The Supreme Court's two decisions in June were finely balanced, with legal experts saying they had achieved the twin goals of advancing the cause of gay rights and avoiding a backlash in parts of the country not ready to embrace same-sex marriage.
One decision struck down the part of the federal Defense of Marriage Act that denied federal benefits to same-sex couples in states that allowed such unions. The other declined to say whether the Constitution required states to allow such marriages in the first place.
Since then, the pace of change has been rapid.

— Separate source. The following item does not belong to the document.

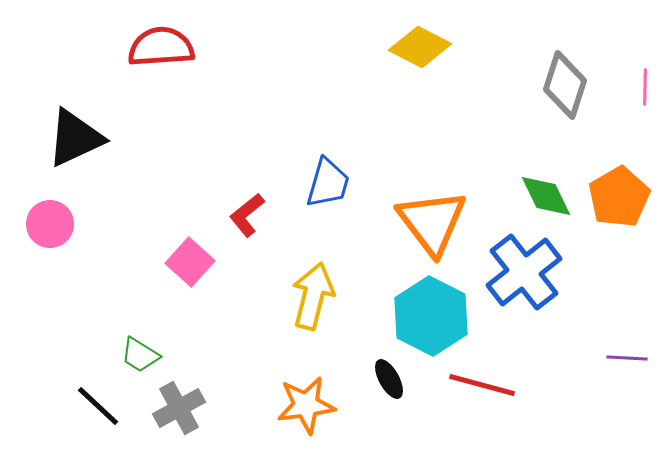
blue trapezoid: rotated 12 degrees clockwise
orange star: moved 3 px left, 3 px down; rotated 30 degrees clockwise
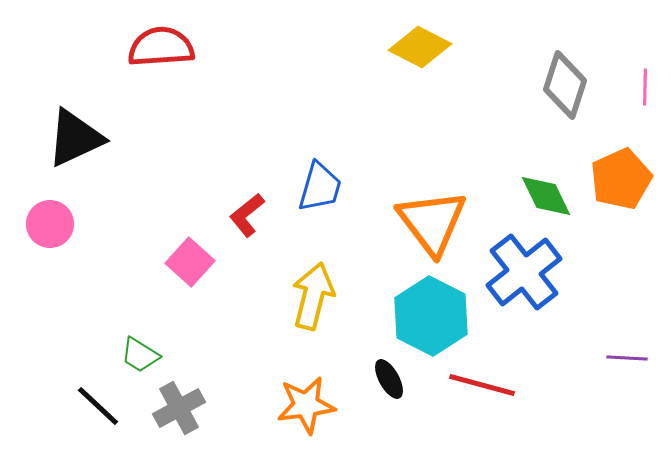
blue trapezoid: moved 8 px left, 4 px down
orange pentagon: moved 2 px right, 18 px up; rotated 6 degrees clockwise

When the justices heard arguments in the cases in March, same-sex marriage was permitted in nine states and the District of Columbia. If the Utah decision stands, the number of states allowing such marriages will have doubled, to 18.
On Dec. 19, the New Mexico Supreme Court allowed same-sex marriage there. And Monday, a federal judge in Ohio said the state must in at least some circumstances recognize same-sex marriages performed in other states.
Michael J. Klarman, a historian at Harvard Law School and the author of "From the Closet to the Altar: Courts, Backlash and the Struggle for Same-Sex Marriage," said he had expected rapid change — but not this rapid.
"The Utah decision is unique," he added, "because it's in a state with so much opposition to same-sex marriage. In Utah, you're going to have a real experiment in backlash."
Many hundreds of couples have gotten married there in the last week. Judge Robert J. Shelby of the U.S. District Court in Salt Lake City turned back a request to stay his decision, and a two-judge panel of the U.S. Court of Appeals for the 10th Circuit, in Denver, agreed, although it called for "expedited consideration" of the appeal.
The question for the Supreme Court in the short term will be whether to block Shelby's ruling while appeals proceed. The state's request will initially be directed to Justice Sonia Sotomayor, the member of the court responsible for overseeing the 10th Circuit, but she will almost certainly refer the matter to the full court. It is likely to act within several days.
The Supreme Court will face difficult calculations, ones it did not have to confront in reviewing decisions from federal courts in California striking down Proposition 8, the state's ban on same-sex marriage. In that case, the U.S. Court of Appeals for the 9th Circuit, in San Francisco, stayed both the trial judge's ruling and its own as appeals went ahead.
Dorf said there were probably not five votes on the Supreme Court to block Shelby's ruling. "On the strictly legal argument," he said, "it's hard to justify granting a stay."
But he added that the lower courts should have done so, partly because of the potential cruelty of voiding the new marriages and partly because the Supreme Court is hard to predict.
"It's pretty clear that even the five justices who are sympathetic to same-sex marriage would rather take a few years before getting there," Dorf wrote in a blog post on Tuesday. "If their hand is forced, as it now will be, it's impossible to say with certainty what they'll do."
Whatever the Supreme Court does regarding a stay, it is hard to see how it could hear the larger issue in the case in the current term. But a decision in the court's next term, culminating in a decision in June 2015, is entirely possible.
In the meantime, Shelby's decision will certainly get the justices' attention. He acknowledged, for starters, that the Supreme Court's 5-4 decision striking down part of the Defense of Marriage Act, United States v. Windsor, could be read to support either side in his case.
Justice Anthony M. Kennedy, writing for the majority in Windsor, said "the definition and regulation of marriage" was generally "within the authority and realm of the separate states." That would seem to suggest that voters in Utah were entitled to amend their state's Constitution to ban same-sex marriage.